Peu avant sa mort, il avait tout accompli. Une famille d'une généalogie et d'une humanité impeccables, devenue riche de droit, respectée par les toreros et le public et avec une projection populaire qui, sans aucun doute, l'a encouragé à continuer la tauromachie. Dans un contexte social qui commençait à s'interroger sur la tauromachie et son avenir, sur la vérité au milieu des allégations de tant de fraudes. La tauromachie manquait de vérité propre et manquait, surtout en dehors de Madrid et de sa « movida », d'événements importants qui la relanceraient comme spectacle pour l'avenir. La diminution des célébrations due à la grande crise économique n'a pas aidé : l'Espagne est passée de 1% de taux de chômage en 1980 à 21,7% en 1984. La tauromachie était menacée sur de nombreux fronts.

C'était un torero pour tous les publicspratiquant une tauromachie totale qui ne couvre aucun tiers du combat, couvrant chaque instant, même les temps morts d'une célébration. Une corrida aussi jaillissante que capable et puissantquelque chose que le public a adopté et pas tant le soi-disant fan de la soi-disant bonne corrida.

Si le destin devait offrir un hommage pour rendre la tauromachie plus et plus crédible dans une décennie de changements et d'avenirs incertains, il n'aurait pas pu choisir mieux. En fait, en seulement 11 mois, les coïncidences ou les dissensions ont fait perdre à la tauromachie le vétéran le plus populaire, symbole de pouvoir et de domination, celui qui avait tout accompli et le jeune homme le plus plein d'espoir dont les vertus prédisaient un avenir imbattable : Yiyo. La mort de Paquirri a surpris et bouleversé un pays en période de ralentissement économique, de troubles sociaux du travail et d'incertitude quant à son avenir.

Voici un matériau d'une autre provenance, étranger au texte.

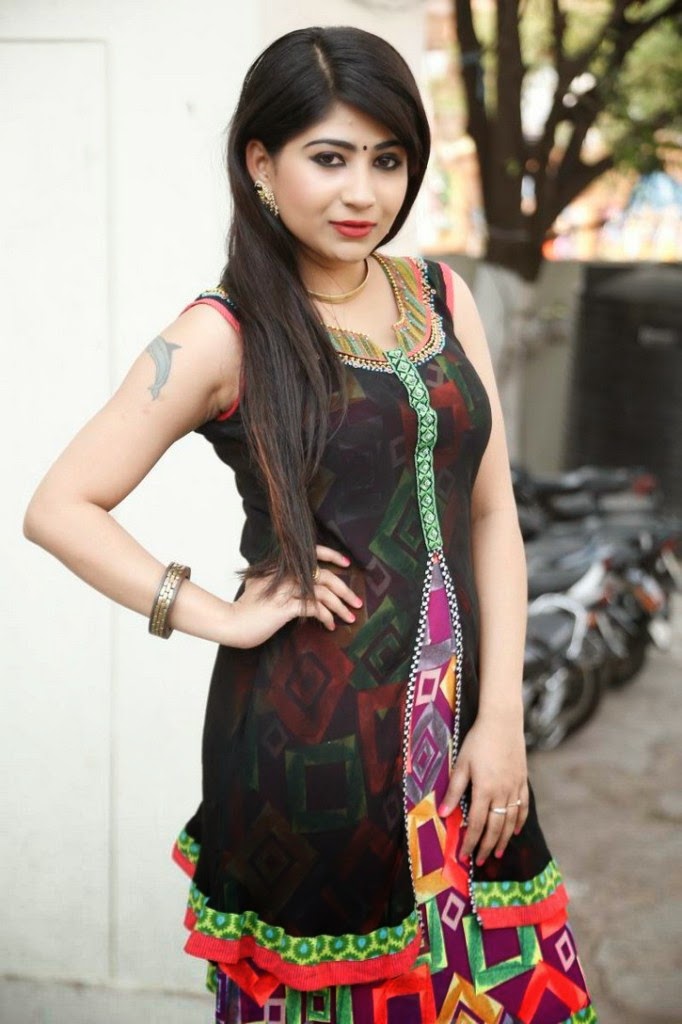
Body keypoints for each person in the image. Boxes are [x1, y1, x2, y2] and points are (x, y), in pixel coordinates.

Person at [23, 24, 597, 1024]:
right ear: (261, 161)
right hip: (312, 743)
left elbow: (492, 511)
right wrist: (213, 612)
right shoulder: (224, 333)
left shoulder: (440, 296)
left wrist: (502, 717)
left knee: (506, 986)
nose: (362, 192)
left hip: (465, 726)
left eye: (386, 160)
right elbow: (60, 505)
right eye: (329, 158)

Psychologiquement, ce fut l'un des événements les plus troublants de l'intérieur de l'Espagne. D’une part, il s’est avéré que l’un d’entre eux était réellement mort dans la corrida. Mais en outre, il s’est avéré que le symbole de grandeur et d’indestructibilité était en train de mourir. Presque un mythe populaire. Les images de l'infirmerie, avec le torero calmant la peur du moment, ont fait le tour du monde. Le geste humain de courage transperça même les cœurs les moins affectueux pour la corrida. Jamais une mort n'a autant apporté à ses proches ni placé un instant le torero comme un être distingué et presque majestueux à la porte du drame. Les temps qui ont suivi la mort de Francisco Rivera C’était une époque où le crédit et l’admiration pour ceux des lumières étaient à nouveau cotés en bourse et en hausse. La tauromachie avait ce que la vie a et ce que l'art, la littérature et la poésie nous ont toujours dit : la possibilité de l'aube dernière, aussi belle et immortelle qu'elle puisse paraître.

Le jour de la naissance de Paquirri, le 5 mars 1948, Georges Orwell Il finissait d'écrire son roman « 1984 » (1984), qui paraîtra l'année suivante et qu'il avait commencé à écrire un an plus tôt. Autre sorte de coïncidence : la naissance de quelqu'un qui va donner sa vie pour donner la vie et améliorer socialement et humainement la tauromachie et la naissance d'une réflexion écrite qui est un totem pour l'être humain. « 1984 » et Paquirri sont les deux faces d'une médaille généreusement offerte. Aujourd'hui, 40 ans plus tard, la tauromachie continue de vivre sur ce fil sous lequel il n'y a pas de filet. Et la société espagnole traverse une période de faible qualité en termes de libertés et d’estime de soi. Il nous en faut encore plus Paquirris et plus Orwell.